In the past, scientists have suggested that genetic predisposition may explain some of the adverse events that occur after vaccination. For example, some data suggested that some people were genetically susceptible to developing narcolepsy after using a version of the swine flu vaccine that was briefly used in Europe. But the new study by Greenacher and his team is the first to provide concrete evidence of how people with a certain type of DNA can develop self-destructive antibodies after vaccination. Arnold Lining Guo, a biomedical engineer at the University of Sydney who has studied blood clotting, told me that the research was a landmark discovery, in part because of how elegant it was at explaining the way in which a particular genetic trait, combined with a particular chance mutation in particular cells, leads to the formation of VITT. Because the study shows that numerous Genetic changes are involved, he said, which finally explains why this immune reaction is so rare.
This discovery will help guide researchers more than it will influence vaccination options for individual patients. Jennifer Juneau, a vaccine researcher at the University of Melbourne, points out that most vaccine recipients will not know their genetic predisposition to an adverse event. But this kind of work will help improve vaccine design — especially in the field of “precision vaccinology,” where vaccines are tailored to individual traits, Joan Reid, director of the Center for Immunology and Allergy Research at the Westmead Institute in Australia, told me.

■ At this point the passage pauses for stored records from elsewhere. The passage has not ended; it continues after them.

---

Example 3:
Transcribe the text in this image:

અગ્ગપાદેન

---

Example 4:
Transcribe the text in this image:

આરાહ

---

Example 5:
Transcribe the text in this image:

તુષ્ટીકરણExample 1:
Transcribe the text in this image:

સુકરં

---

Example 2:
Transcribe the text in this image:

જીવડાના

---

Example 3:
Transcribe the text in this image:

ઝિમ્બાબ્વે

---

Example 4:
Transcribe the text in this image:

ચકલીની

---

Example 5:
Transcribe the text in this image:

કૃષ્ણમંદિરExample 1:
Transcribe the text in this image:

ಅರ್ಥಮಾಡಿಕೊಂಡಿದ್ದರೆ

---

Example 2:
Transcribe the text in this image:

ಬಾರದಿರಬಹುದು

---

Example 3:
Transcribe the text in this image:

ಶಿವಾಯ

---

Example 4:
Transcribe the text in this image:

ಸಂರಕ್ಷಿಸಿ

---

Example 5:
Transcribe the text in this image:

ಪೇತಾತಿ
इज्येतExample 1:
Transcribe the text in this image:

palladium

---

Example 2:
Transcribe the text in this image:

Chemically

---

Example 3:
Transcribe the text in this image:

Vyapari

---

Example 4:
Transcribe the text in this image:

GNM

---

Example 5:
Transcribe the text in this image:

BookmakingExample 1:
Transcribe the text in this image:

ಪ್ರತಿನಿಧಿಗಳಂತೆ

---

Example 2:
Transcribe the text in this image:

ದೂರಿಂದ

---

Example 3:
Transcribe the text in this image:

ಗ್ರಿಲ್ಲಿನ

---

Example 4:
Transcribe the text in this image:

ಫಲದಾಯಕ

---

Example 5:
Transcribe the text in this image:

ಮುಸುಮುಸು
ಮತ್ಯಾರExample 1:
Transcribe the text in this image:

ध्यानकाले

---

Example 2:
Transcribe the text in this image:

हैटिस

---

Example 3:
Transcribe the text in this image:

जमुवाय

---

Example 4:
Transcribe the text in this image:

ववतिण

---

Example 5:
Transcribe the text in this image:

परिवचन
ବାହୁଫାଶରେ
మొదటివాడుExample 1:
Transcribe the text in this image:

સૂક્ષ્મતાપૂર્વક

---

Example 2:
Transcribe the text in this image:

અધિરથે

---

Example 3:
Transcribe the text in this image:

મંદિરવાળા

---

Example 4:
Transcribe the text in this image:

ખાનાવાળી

These findings also mean that adenovirus-based vaccines could be made safer if they can be designed without the region of the protein that causes the dangerous antibodies in VITT. “Instead of abandoning an entire vaccine platform because of a rare issue, we can engineer around a specific issue, and that’s the power of this kind of science,” Joanne Arce, of the Precision Vaccines Program at Boston Children’s Hospital, told me. The hope is that understanding the biology of a rare event like VITT, and then treating it, helps boost public confidence in vaccines as well. Adenovirus-based vaccines remain vital, including developing vaccines for diseases that mostly affect low- and middle-income countries, Greenacher told me.. Vaccines could also be useful in any future pandemic, because their production can be scaled up relatively quickly.
However, this study may not have fully answered the question of why adenovirus-based COVID vaccines cause thrombosis. A study published last year by Guo’s group suggested that a separate biophysical mechanism may cause a viral component found in the AstraZeneca vaccine to directly aggregate platelets, independent of the immune reaction identified in VITT. A bigger mystery also remains open: why the infection itself is sometimes associated with dangerous blood clotting. Rashad Bavari, an immunologist at King’s College London, told me that the new study — because it shows how similarities between a virus particle and a fungal protein involved in clotting can confuse the immune system — could shed light on this question. Ultimately, understanding why viruses can trigger exaggerated immune responses may help limit the harmful complications caused by the disease to begin with.